• WHAT IS BEING ASKED: Reproduce only this part of the listing: the line with "systemu LogiComb dla firmy", plus every line after it through the last.

• SUPPLIED RECORDS:

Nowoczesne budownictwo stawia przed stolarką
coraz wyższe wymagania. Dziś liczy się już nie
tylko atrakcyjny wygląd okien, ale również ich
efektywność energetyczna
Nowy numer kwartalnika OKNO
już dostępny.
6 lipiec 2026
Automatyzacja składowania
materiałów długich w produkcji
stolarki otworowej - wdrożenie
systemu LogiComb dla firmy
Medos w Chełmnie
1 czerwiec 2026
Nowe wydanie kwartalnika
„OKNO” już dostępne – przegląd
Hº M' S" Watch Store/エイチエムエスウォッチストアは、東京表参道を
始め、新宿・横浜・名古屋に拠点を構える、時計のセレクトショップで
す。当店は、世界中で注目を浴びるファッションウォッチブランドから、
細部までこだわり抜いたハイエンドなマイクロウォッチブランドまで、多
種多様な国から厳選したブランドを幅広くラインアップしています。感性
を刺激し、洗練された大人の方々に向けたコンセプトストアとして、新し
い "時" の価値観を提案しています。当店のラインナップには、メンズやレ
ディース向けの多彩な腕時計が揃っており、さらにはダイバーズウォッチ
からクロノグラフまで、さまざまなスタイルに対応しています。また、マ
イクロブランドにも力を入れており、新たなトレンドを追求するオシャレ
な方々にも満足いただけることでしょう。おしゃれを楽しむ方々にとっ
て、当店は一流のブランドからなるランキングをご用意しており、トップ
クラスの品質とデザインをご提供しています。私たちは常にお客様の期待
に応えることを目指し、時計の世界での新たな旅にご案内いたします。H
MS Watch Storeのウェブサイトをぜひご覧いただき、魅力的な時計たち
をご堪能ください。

• SOLUTION TO THE PROBLEM:
systemu LogiComb dla firmy
Medos w Chełmnie
1 czerwiec 2026
Nowe wydanie kwartalnika
„OKNO” już dostępne – przegląd
Hº M' S" Watch Store/エイチエムエスウォッチストアは、東京表参道を
始め、新宿・横浜・名古屋に拠点を構える、時計のセレクトショップで
す。当店は、世界中で注目を浴びるファッションウォッチブランドから、
細部までこだわり抜いたハイエンドなマイクロウォッチブランドまで、多
種多様な国から厳選したブランドを幅広くラインアップしています。感性
を刺激し、洗練された大人の方々に向けたコンセプトストアとして、新し
い "時" の価値観を提案しています。当店のラインナップには、メンズやレ
ディース向けの多彩な腕時計が揃っており、さらにはダイバーズウォッチ
からクロノグラフまで、さまざまなスタイルに対応しています。また、マ
イクロブランドにも力を入れており、新たなトレンドを追求するオシャレ
な方々にも満足いただけることでしょう。おしゃれを楽しむ方々にとっ
て、当店は一流のブランドからなるランキングをご用意しており、トップ
クラスの品質とデザインをご提供しています。私たちは常にお客様の期待
に応えることを目指し、時計の世界での新たな旅にご案内いたします。H
MS Watch Storeのウェブサイトをぜひご覧いただき、魅力的な時計たち
をご堪能ください。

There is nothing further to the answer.